Activity
Copy each line below as written, but skip the pictures.

Exercise input
────

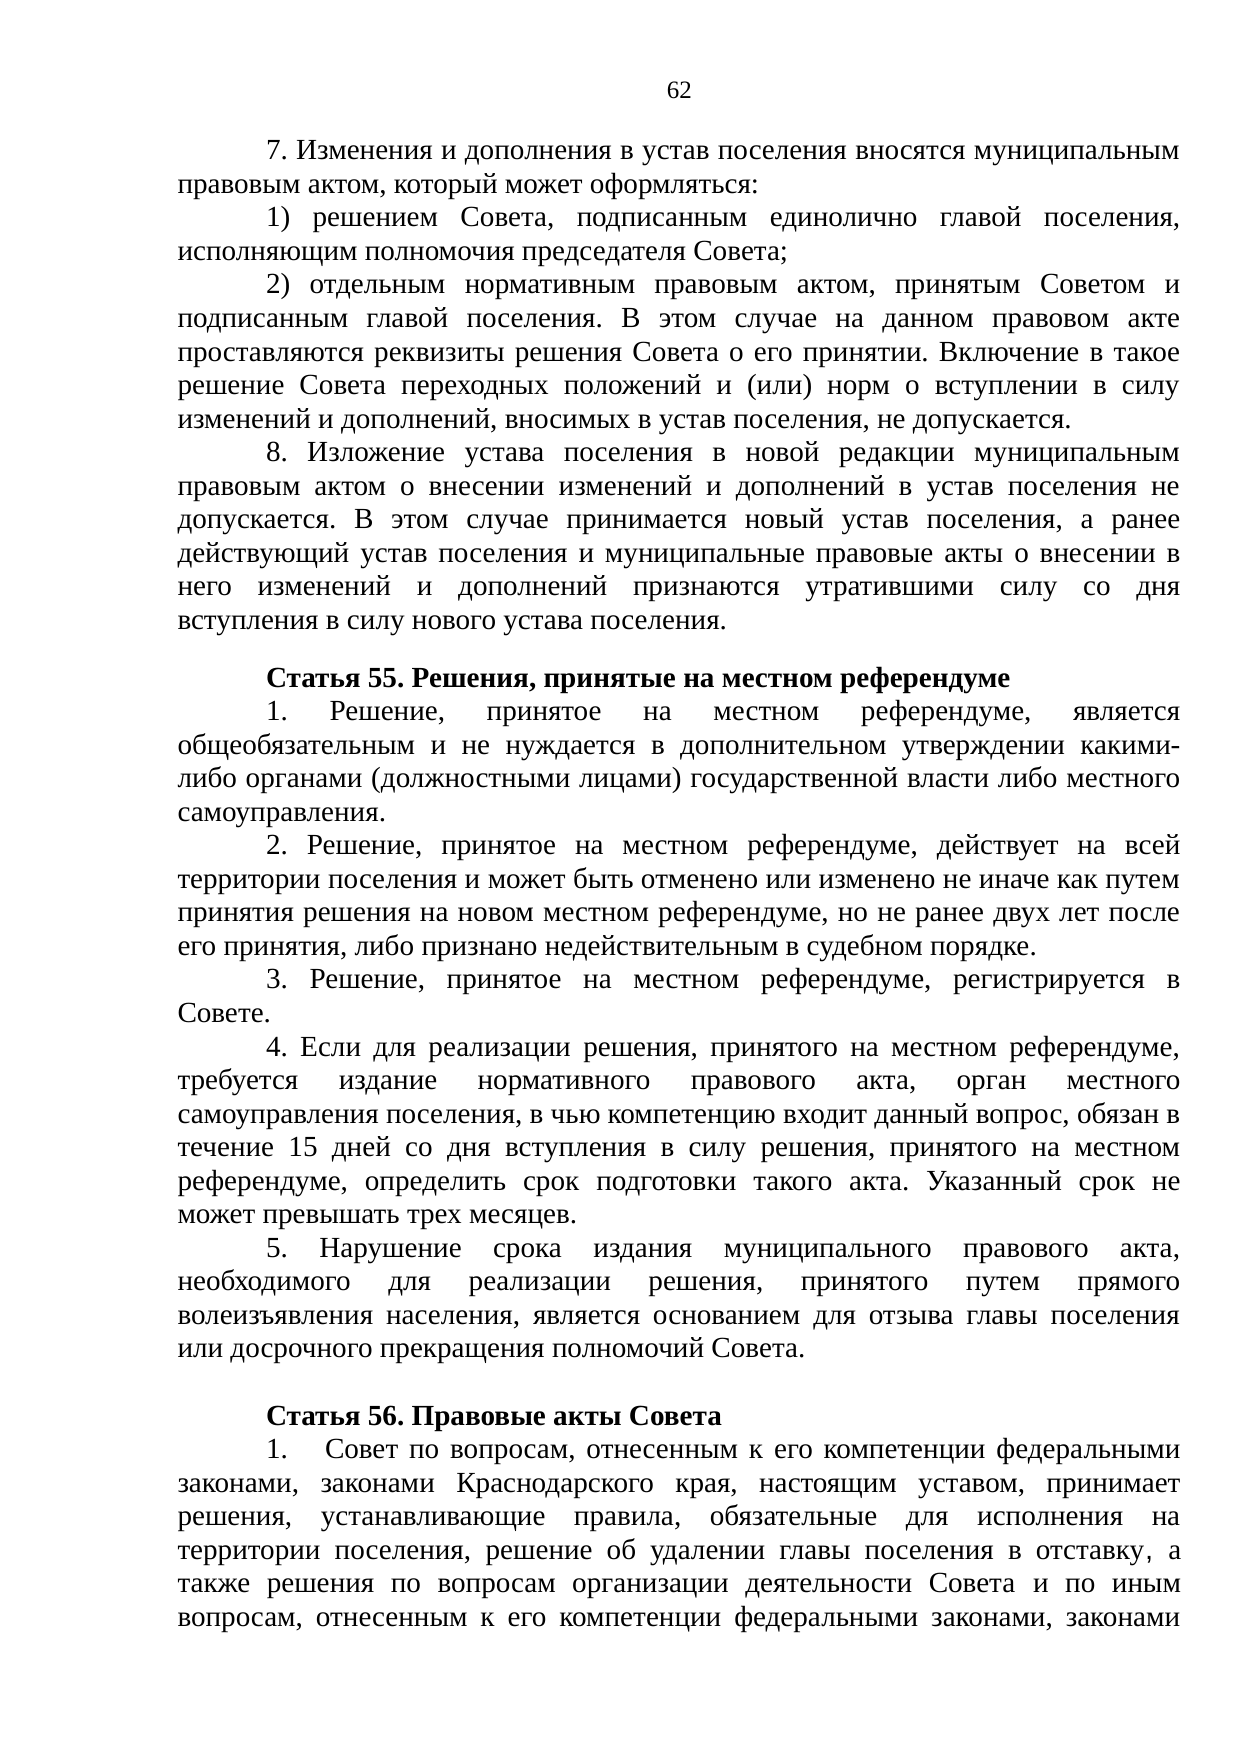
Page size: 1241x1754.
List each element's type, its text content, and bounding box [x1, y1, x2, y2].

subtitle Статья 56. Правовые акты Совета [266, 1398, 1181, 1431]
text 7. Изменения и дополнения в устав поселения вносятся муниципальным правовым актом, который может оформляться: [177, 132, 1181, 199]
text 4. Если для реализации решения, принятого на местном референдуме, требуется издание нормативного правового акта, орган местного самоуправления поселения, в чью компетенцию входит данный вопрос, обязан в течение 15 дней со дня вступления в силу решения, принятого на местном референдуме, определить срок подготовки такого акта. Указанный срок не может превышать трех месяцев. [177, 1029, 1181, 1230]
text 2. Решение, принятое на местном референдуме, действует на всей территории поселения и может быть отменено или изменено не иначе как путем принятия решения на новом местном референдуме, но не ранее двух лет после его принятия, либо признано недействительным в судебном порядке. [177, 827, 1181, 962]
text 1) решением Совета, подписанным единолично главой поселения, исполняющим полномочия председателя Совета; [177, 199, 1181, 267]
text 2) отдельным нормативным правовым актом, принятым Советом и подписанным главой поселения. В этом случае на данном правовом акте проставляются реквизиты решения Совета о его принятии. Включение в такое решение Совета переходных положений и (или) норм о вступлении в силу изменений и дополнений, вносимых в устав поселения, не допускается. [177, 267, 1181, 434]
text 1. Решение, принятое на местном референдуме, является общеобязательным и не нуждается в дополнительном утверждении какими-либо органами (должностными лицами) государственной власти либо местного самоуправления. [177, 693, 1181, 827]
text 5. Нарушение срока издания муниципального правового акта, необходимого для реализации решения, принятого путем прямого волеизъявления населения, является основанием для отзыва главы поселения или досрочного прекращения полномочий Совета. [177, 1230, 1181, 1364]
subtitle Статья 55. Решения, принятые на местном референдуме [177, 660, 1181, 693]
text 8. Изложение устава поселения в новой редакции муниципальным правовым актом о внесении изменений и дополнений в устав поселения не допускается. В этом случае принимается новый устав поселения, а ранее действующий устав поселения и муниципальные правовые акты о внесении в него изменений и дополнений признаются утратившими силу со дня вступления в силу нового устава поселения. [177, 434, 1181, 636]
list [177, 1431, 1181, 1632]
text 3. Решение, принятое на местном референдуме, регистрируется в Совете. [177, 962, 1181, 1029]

────

Response for this exercise
Page size: 1241x1754.
List each element's type, its text content, and bounding box [x1, y1, x2, y2].

subtitle Статья 56. Правовые акты Совета [266, 1398, 1181, 1431]
text 7. Изменения и дополнения в устав поселения вносятся муниципальным правовым актом, который может оформляться: [177, 132, 1181, 199]
text 4. Если для реализации решения, принятого на местном референдуме, требуется издание нормативного правового акта, орган местного самоуправления поселения, в чью компетенцию входит данный вопрос, обязан в течение 15 дней со дня вступления в силу решения, принятого на местном референдуме, определить срок подготовки такого акта. Указанный срок не может превышать трех месяцев. [177, 1029, 1181, 1230]
text 2. Решение, принятое на местном референдуме, действует на всей территории поселения и может быть отменено или изменено не иначе как путем принятия решения на новом местном референдуме, но не ранее двух лет после его принятия, либо признано недействительным в судебном порядке. [177, 827, 1181, 962]
text 1) решением Совета, подписанным единолично главой поселения, исполняющим полномочия председателя Совета; [177, 199, 1181, 267]
text 2) отдельным нормативным правовым актом, принятым Советом и подписанным главой поселения. В этом случае на данном правовом акте проставляются реквизиты решения Совета о его принятии. Включение в такое решение Совета переходных положений и (или) норм о вступлении в силу изменений и дополнений, вносимых в устав поселения, не допускается. [177, 267, 1181, 434]
text 1. Решение, принятое на местном референдуме, является общеобязательным и не нуждается в дополнительном утверждении какими-либо органами (должностными лицами) государственной власти либо местного самоуправления. [177, 693, 1181, 827]
text 5. Нарушение срока издания муниципального правового акта, необходимого для реализации решения, принятого путем прямого волеизъявления населения, является основанием для отзыва главы поселения или досрочного прекращения полномочий Совета. [177, 1230, 1181, 1364]
subtitle Статья 55. Решения, принятые на местном референдуме [177, 660, 1181, 693]
text 8. Изложение устава поселения в новой редакции муниципальным правовым актом о внесении изменений и дополнений в устав поселения не допускается. В этом случае принимается новый устав поселения, а ранее действующий устав поселения и муниципальные правовые акты о внесении в него изменений и дополнений признаются утратившими силу со дня вступления в силу нового устава поселения. [177, 434, 1181, 636]
list [177, 1431, 1181, 1632]
text 3. Решение, принятое на местном референдуме, регистрируется в Совете. [177, 962, 1181, 1029]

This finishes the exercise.